Chart analysis data
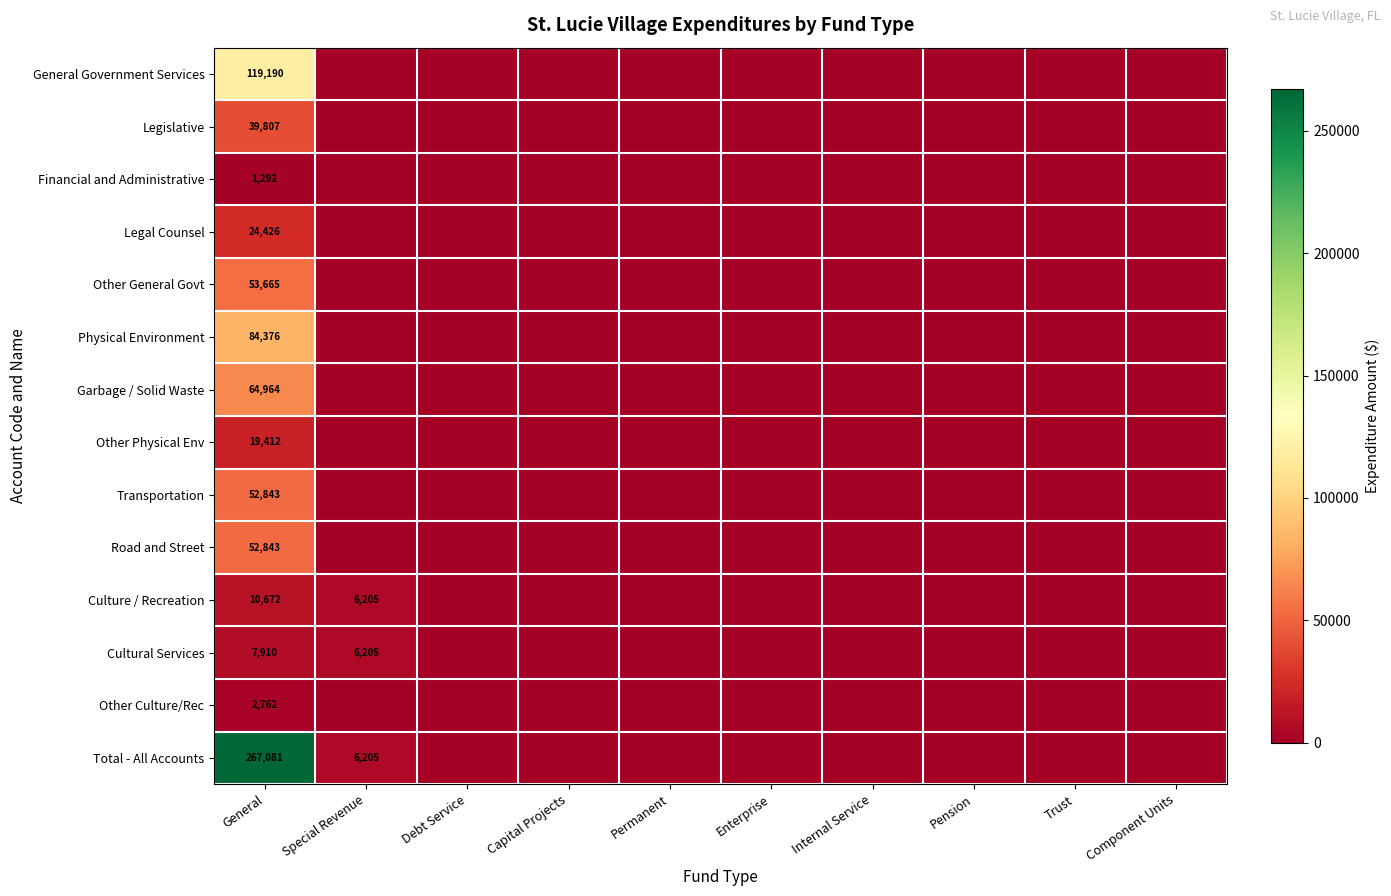

At how many categories does at least one series exceed 241291?

1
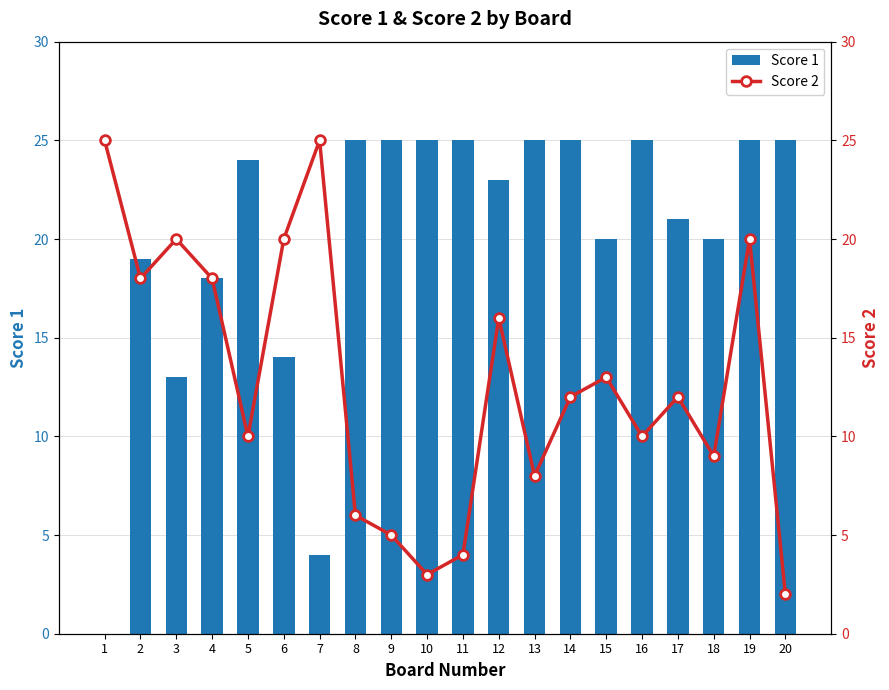

Reading left to right, transcribe all the data shown in this chart.

Score 1: 1=0	2=19	3=13	4=18	5=24	6=14	7=4	8=25	9=25	10=25	11=25	12=23	13=25	14=25	15=20	16=25	17=21	18=20	19=25	20=25
Score 2: 1=25	2=18	3=20	4=18	5=10	6=20	7=25	8=6	9=5	10=3	11=4	12=16	13=8	14=12	15=13	16=10	17=12	18=9	19=20	20=2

Exercise:
Convert each non-blank line of the material above into a Markdown table with the columns Row and Line text, omitting the chart images.

Reply to the task:
| Row | Line text |
|---|---|
| 1 | At how many categories does at least one series exceed 241291? |
| 2 | 1 |
| 3 | Reading left to right, transcribe all the data shown in this chart. |
| 4 | Score 1: 1=0	2=19	3=13	4=18	5=24	6=14	7=4	8=25	9=25	10=25	11=25	12=23	13=25	14=25	15=20	16=25	17=21	18=20	19=25	20=25 |
| 5 | Score 2: 1=25	2=18	3=20	4=18	5=10	6=20	7=25	8=6	9=5	10=3	11=4	12=16	13=8	14=12	15=13	16=10	17=12	18=9	19=20	20=2 |